Выбрать главу

– Тогда умрешь ты, а тот, кого ты называешь своим сыном, он мертв давно. Ты понимаешь? Неужели до тебя не доходит, что твой сын перед тобой, и ты заставляешь его делать самое гнусное злодеяние из тех, что возможны. Ты понимаешь или нет? Ты и только ты сама не оставляешь мне выбора. Тебе хочется, чтобы твой сын остался живым мертвецом! А что будет с ним, когда умрешь ты? Я тебе отвечу: ничего! Ровным счетом ничего! Он даже не узнает об этом, он никогда ничего не поймет! Дай мне шанс, дай нам всем шанс! – сейчас Егор уже не говорил, он кричал.

– Что будет, если бумаги попадут к тебе – тихо спросила Наталья Владимировна.

Её лицо было совершенно бледным. Ни одной капельки крови не поступало в капилляры, неестественно выглядел рот. Погасшими, тяжелые с мутной поволокой глаза.

– Вот это лучше – Егор значительно ослабил веревку.

– Мы исчезнем, но ты будешь знать, что твой сын жив, что он сумел победить мрак небытия – произнес Егор.

– А мой сын, тот настоящий Егор – прошептала Наталья Владимировна.

– Вновь, нет его, его нет, он лишь оболочка – закричал Егор.

– Тебя нет, тебя не может быть – опустив голову, произнесла Наталья Владимировна.

Егор тяжело дышал. Лена видела, что у него самого трясутся руки.

– Рукопись искал Кондрашов, искали сотрудники – произнесла Наталья Владимировна.

– Говори дальше – произнес Егор, совсем отпустив веревку.

– Они не нашли рукопись, я разделила её на две части – начала Наталья Владимировна, а после случилось непредвиденное, тело старушки затряслось, она начала задыхаться без помощи веревки.

– Сердце, сейчас я принесу таблетки – как могла, торопилась Лена.

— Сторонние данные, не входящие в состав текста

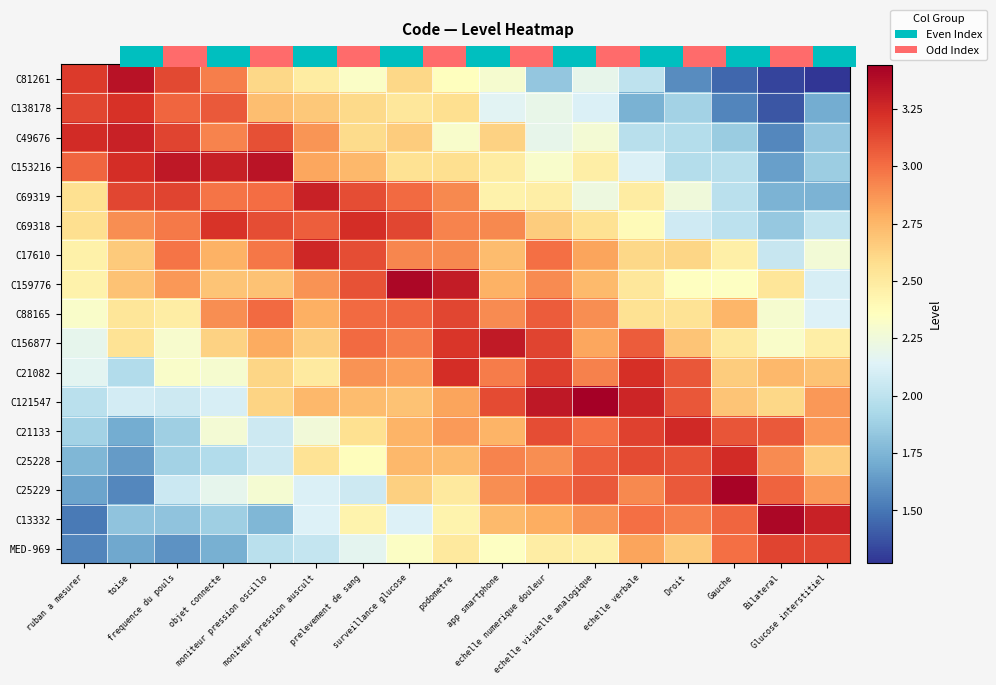

Which label corresponds to the largest value in the chart?

echelle visuelle analogique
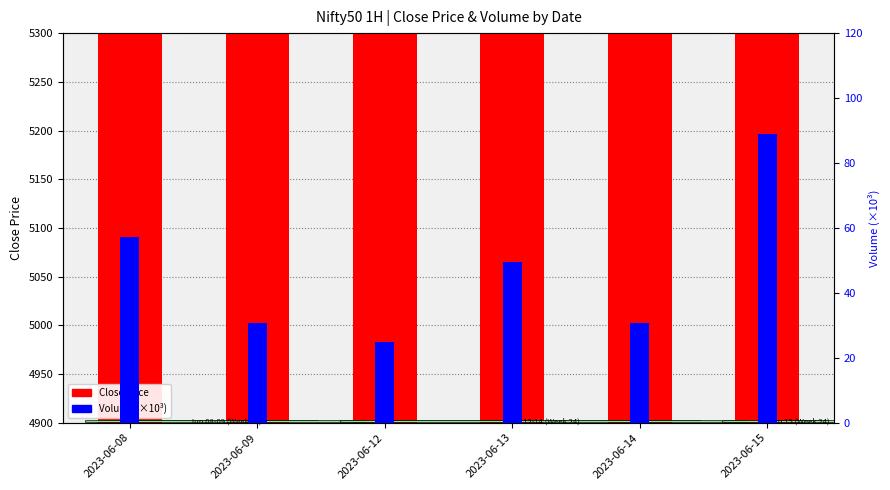

What is the difference between the second highest and minimum values in the Volume (×10³) series?

32.4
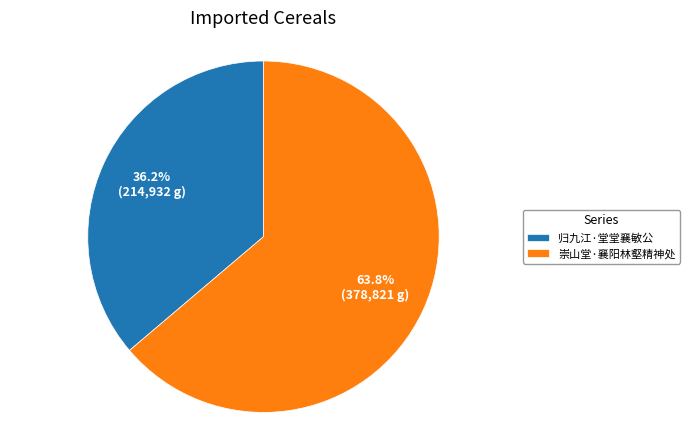

To the nearest percent, what is the combined percentage of 归九江·堂堂襄敏公 and 崇山堂·襄阳林壑精神处?

100%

Но было поздно. Приступ убил Наталью Владимировну в двадцать секунд.

4

Егор сидел на диване. Наталья Владимировна лежала на полу прямо перед ним, а в открытом дверном проеме, стояла Лена, держащая в руках уже совершенно бесполезные таблетки. На большое окно зальной комнаты наползла темнота. Низко опустившаяся туча, не спешила начать дождь. Но, черт возьми, было в этом что-то символичное. Так как будто перевернулось не только восприятие момента, но и всё остальное вместе с ним. Будто наконец-то был пройден рубеж, за которым уже точно не свернуть. Но ведь и до этого абсолютно ясным виделось отсутствие альтернативы. И темень прочно держала ситуацию в своих руках. Только она, и ничего кроме неё нельзя было противопоставить, чтобы выиграть начатую игру, которая лишь вскользь, лишь поверхностно, могла показаться простой, односторонней. Ничего подобного, и вновь не только, и точно ни одно лишь сокращение жизненного пространства и времени. Рядом находилось многое, что вот-вот вступит в игру, чтобы не позволить скучать, чтобы довести нерв до предела. Сколько пластов изнанки. Открыл один, подумал: хватит, ясно. Но не успел закончить цикл, как понял: за этим слоем еще один, далее, еще один. Ровно до того момента, пока ни подойдешь к финалу, в пришествии которого и нужно объединить всё воедино, нигде не сделав ошибки.

– Что теперь будем делать – спокойно и очень размерено спросила Лена, глядя то на Егора, то на мертвую Наталью Владимировну.

– Что они сделали. Ты можешь представить, насколько безгранично зло творимое этими людьми. Они добились того, чтобы сын убил мать, и при этом не испытывал никакой доли раскаяния, лишь осознание, с примесью ненужной пошлой грусти, где второе вытекает из первого – еще спокойнее, смотря на мертвую мать, произнес Егор.

– Они способны на большее, они способны на всё – отреагировала Лена.

– Есть мы, есть они, всё так же, как и было. И по-прежнему неизменная ставка, ценой в жизнь – проговорил Егор.

– Если мы оставим всё, как есть, то меня обвинят в убийстве – произнесла Лена.

– Не было убийства и было убийство. Я не собирался её убивать, хотя не знаю, может, что и убил бы – так же, не сводя глаз с мертвой матери, произнес Егор, а Лена молча ждала продолжения.